Provided data —
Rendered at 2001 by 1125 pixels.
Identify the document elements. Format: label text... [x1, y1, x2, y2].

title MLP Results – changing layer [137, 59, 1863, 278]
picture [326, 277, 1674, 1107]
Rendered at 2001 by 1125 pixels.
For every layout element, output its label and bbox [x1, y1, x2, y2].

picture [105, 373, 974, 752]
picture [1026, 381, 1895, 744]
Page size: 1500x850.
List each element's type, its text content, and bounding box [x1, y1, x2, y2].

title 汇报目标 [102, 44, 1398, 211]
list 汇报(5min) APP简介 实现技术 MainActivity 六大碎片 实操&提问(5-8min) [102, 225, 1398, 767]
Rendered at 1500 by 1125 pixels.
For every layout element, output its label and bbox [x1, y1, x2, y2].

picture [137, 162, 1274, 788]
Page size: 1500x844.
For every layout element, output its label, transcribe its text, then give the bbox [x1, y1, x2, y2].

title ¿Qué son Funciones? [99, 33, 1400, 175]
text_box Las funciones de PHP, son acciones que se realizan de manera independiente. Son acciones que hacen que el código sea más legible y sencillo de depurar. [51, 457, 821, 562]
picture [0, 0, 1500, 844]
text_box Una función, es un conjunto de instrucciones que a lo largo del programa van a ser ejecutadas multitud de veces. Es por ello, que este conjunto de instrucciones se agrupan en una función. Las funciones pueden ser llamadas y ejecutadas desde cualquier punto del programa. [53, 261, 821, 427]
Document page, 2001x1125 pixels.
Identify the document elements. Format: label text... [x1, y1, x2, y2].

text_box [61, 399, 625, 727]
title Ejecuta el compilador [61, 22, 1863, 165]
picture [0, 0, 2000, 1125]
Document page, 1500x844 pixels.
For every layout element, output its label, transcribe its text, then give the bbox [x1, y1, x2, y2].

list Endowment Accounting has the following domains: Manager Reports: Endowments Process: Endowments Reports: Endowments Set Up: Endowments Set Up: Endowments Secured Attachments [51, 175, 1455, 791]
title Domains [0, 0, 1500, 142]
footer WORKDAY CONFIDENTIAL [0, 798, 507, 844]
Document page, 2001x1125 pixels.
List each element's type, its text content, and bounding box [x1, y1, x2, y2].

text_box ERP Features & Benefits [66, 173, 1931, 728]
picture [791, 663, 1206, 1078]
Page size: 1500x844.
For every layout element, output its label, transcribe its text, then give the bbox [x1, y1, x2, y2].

What you will do — Would you transcribe the records above exactly, leaving nothing out?

Written response —
Rendered at 2001 by 1125 pixels.
Identify the document elements. Format: label text... [x1, y1, x2, y2].

title MLP Results – changing layer [137, 59, 1863, 278]
picture [326, 277, 1674, 1107]
Rendered at 2001 by 1125 pixels.
For every layout element, output its label and bbox [x1, y1, x2, y2].

picture [105, 373, 974, 752]
picture [1026, 381, 1895, 744]
Page size: 1500x850.
List each element's type, its text content, and bounding box [x1, y1, x2, y2].

title 汇报目标 [102, 44, 1398, 211]
list 汇报(5min) APP简介 实现技术 MainActivity 六大碎片 实操&提问(5-8min) [102, 225, 1398, 767]
Rendered at 1500 by 1125 pixels.
For every layout element, output its label and bbox [x1, y1, x2, y2].

picture [137, 162, 1274, 788]
Page size: 1500x844.
For every layout element, output its label, transcribe its text, then give the bbox [x1, y1, x2, y2].

title ¿Qué son Funciones? [99, 33, 1400, 175]
text_box Las funciones de PHP, son acciones que se realizan de manera independiente. Son acciones que hacen que el código sea más legible y sencillo de depurar. [51, 457, 821, 562]
picture [0, 0, 1500, 844]
text_box Una función, es un conjunto de instrucciones que a lo largo del programa van a ser ejecutadas multitud de veces. Es por ello, que este conjunto de instrucciones se agrupan en una función. Las funciones pueden ser llamadas y ejecutadas desde cualquier punto del programa. [53, 261, 821, 427]
Document page, 2001x1125 pixels.
Identify the document elements. Format: label text... [x1, y1, x2, y2].

text_box [61, 399, 625, 727]
title Ejecuta el compilador [61, 22, 1863, 165]
picture [0, 0, 2000, 1125]
Document page, 1500x844 pixels.
For every layout element, output its label, transcribe its text, then give the bbox [x1, y1, x2, y2].

list Endowment Accounting has the following domains: Manager Reports: Endowments Process: Endowments Reports: Endowments Set Up: Endowments Set Up: Endowments Secured Attachments [51, 175, 1455, 791]
title Domains [0, 0, 1500, 142]
footer WORKDAY CONFIDENTIAL [0, 798, 507, 844]
Document page, 2001x1125 pixels.
List each element's type, its text content, and bounding box [x1, y1, x2, y2].

text_box ERP Features & Benefits [66, 173, 1931, 728]
picture [791, 663, 1206, 1078]
Page size: 1500x844.
For every layout element, output its label, transcribe its text, then give the bbox [x1, y1, x2, y2].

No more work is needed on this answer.